Category : Asanas (Postures), Philosophy 27th February 2011

(First published 8/3/2008)

Following on from the last chapter, which introduced the third limb of hatha yoga, asanas.

Learning how to perform asanas does take time. I started learning yoga in India, at the start of 1995, and I saw the teacher every day, and would practice in my room every day as well. In the first six months I noticed a big shift in myself and my body, and then as the years rolled by there would be more shifts, some were very subtle. What was clear from what I experienced, and what I had been told by teachers, is that a yoga practice works deeply, gradually, and powerfully. Give it respect and it will respect you.

I was fortunate enough to have the free time to do this, and I do realise that those of you with family and work commitments will find time is limited, but do not lose heart, you will always make progress however much time you can spare to a yoga practice. Though, its worth adding that a few minutes daily, or frequently, is better that doing nothing for a length of time and then suddenly doing a blitz. See it like brushing your teeth, most of us have trained ourselves to brush the teeth daily, and don’t think twice about it. A few minutes of conscious exercise and breathing daily really is recommended.

Renowned yoga teacher BKS Iyengar talks about the stages of performing an asana.

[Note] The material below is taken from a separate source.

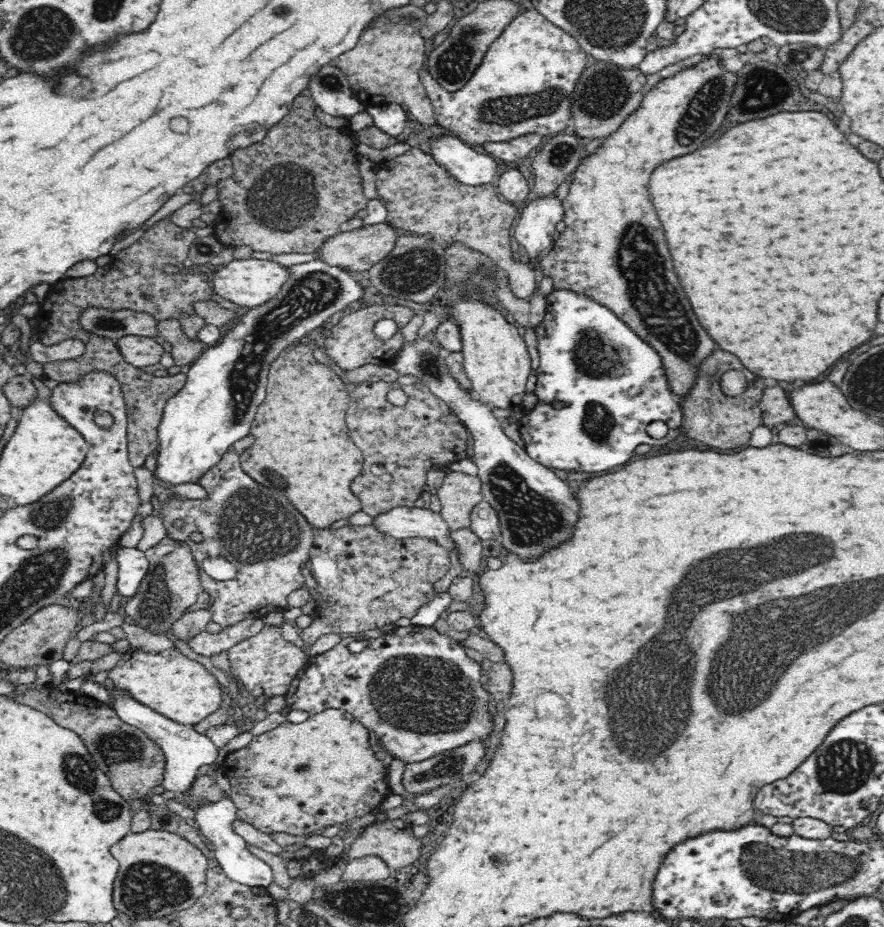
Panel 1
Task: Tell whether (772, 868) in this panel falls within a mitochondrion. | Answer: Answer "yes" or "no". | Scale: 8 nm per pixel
yes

He says we begin by scratching the surface of the yoga posture. Our work is peripheral and this is known as conative action – conatus means an effort or impulse – and the conation is the active aspect of mind, including desire and volition. The first stage, conative action is simply physical action at its most direct level.

The second stage, cognitive action, comes when we are physically doing the posture. When the skin, eyes, ears, nose and tongue – our organs of perception – feel what is happening in the flesh.

Iyengar calls the third stage, communication or communion, when the mind observes the contact of the cognition of the skin with the conative action of the flesh, and we arrive at mental action of the asana. At this stage, he says, the mind comes into play and is drawn by the organs of perception towards the organs of action, to see exactly what is happening. Here the mind is the bridge between the muscular movement and the organs of perception.

When the mind has come into play, we begin to discriminate with the mind, which is the fourth stage. The discriminative mind observes and analyses the feeling of the body. This is called reflective action.

And finally, the fifth stage, when there is total feeling in the action without any fluctuations, when conative, cognitive, mental and reflective actions all meet together to form total awareness, from skin to self, and self to skin, this is spiritual practice in yoga, says Iyengar.

This might sound very difficult and time consuming, but as I mentioned above, it is important to realise that the journey is just as important as the destination. Every little bit of effort helps.

Although it is possible to experience all these stages even as a novice in yoga, this is probably just in  one position, at one moment in time,  and a fleeting experience of connection and clarity.

Through time, practice and experience one develops the ability to reach the total awareness of practice at will. Though few of us are perfect in this and that is why we call yoga a “practice”. And asana practice is a very useful technique of using the body to practice yoga. And vice versa.